● What is being asked: Word for word, reproduce each of the entries.

● Supplied information:
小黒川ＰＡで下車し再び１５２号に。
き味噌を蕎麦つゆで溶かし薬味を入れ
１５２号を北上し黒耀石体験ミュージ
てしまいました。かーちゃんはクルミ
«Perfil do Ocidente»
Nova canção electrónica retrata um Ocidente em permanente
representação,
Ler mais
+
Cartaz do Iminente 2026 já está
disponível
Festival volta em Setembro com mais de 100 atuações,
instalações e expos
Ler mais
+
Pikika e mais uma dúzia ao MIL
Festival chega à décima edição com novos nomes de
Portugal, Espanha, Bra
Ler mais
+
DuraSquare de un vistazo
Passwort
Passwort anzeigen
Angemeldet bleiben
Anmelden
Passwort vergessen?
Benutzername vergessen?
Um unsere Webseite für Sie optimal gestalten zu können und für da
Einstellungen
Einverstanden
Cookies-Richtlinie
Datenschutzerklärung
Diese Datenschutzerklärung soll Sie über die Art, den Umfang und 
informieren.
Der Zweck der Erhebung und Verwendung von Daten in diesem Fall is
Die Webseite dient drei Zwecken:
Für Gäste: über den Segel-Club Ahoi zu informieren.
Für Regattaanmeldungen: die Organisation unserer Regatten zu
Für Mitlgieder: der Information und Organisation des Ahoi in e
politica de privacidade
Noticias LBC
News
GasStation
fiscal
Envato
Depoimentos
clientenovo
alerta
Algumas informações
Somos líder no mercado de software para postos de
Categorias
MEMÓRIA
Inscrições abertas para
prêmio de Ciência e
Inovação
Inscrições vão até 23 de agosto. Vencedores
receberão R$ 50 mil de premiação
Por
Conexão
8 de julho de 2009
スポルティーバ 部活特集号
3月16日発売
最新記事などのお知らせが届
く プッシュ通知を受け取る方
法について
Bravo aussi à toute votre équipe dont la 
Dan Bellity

● Result for this exercise:
小黒川ＰＡで下車し再び１５２号に。
き味噌を蕎麦つゆで溶かし薬味を入れ
１５２号を北上し黒耀石体験ミュージ
てしまいました。かーちゃんはクルミ
«Perfil do Ocidente»
Nova canção electrónica retrata um Ocidente em permanente
representação,
Ler mais
+
Cartaz do Iminente 2026 já está
disponível
Festival volta em Setembro com mais de 100 atuações,
instalações e expos
Ler mais
+
Pikika e mais uma dúzia ao MIL
Festival chega à décima edição com novos nomes de
Portugal, Espanha, Bra
Ler mais
+
DuraSquare de un vistazo
Passwort
Passwort anzeigen
Angemeldet bleiben
Anmelden
Passwort vergessen?
Benutzername vergessen?
Um unsere Webseite für Sie optimal gestalten zu können und für da
Einstellungen
Einverstanden
Cookies-Richtlinie
Datenschutzerklärung
Diese Datenschutzerklärung soll Sie über die Art, den Umfang und 
informieren.
Der Zweck der Erhebung und Verwendung von Daten in diesem Fall is
Die Webseite dient drei Zwecken:
Für Gäste: über den Segel-Club Ahoi zu informieren.
Für Regattaanmeldungen: die Organisation unserer Regatten zu
Für Mitlgieder: der Information und Organisation des Ahoi in e
politica de privacidade
Noticias LBC
News
GasStation
fiscal
Envato
Depoimentos
clientenovo
alerta
Algumas informações
Somos líder no mercado de software para postos de
Categorias
MEMÓRIA
Inscrições abertas para
prêmio de Ciência e
Inovação
Inscrições vão até 23 de agosto. Vencedores
receberão R$ 50 mil de premiação
Por
Conexão
8 de julho de 2009
スポルティーバ 部活特集号
3月16日発売
最新記事などのお知らせが届
く プッシュ通知を受け取る方
法について
Bravo aussi à toute votre équipe dont la 
Dan Bellity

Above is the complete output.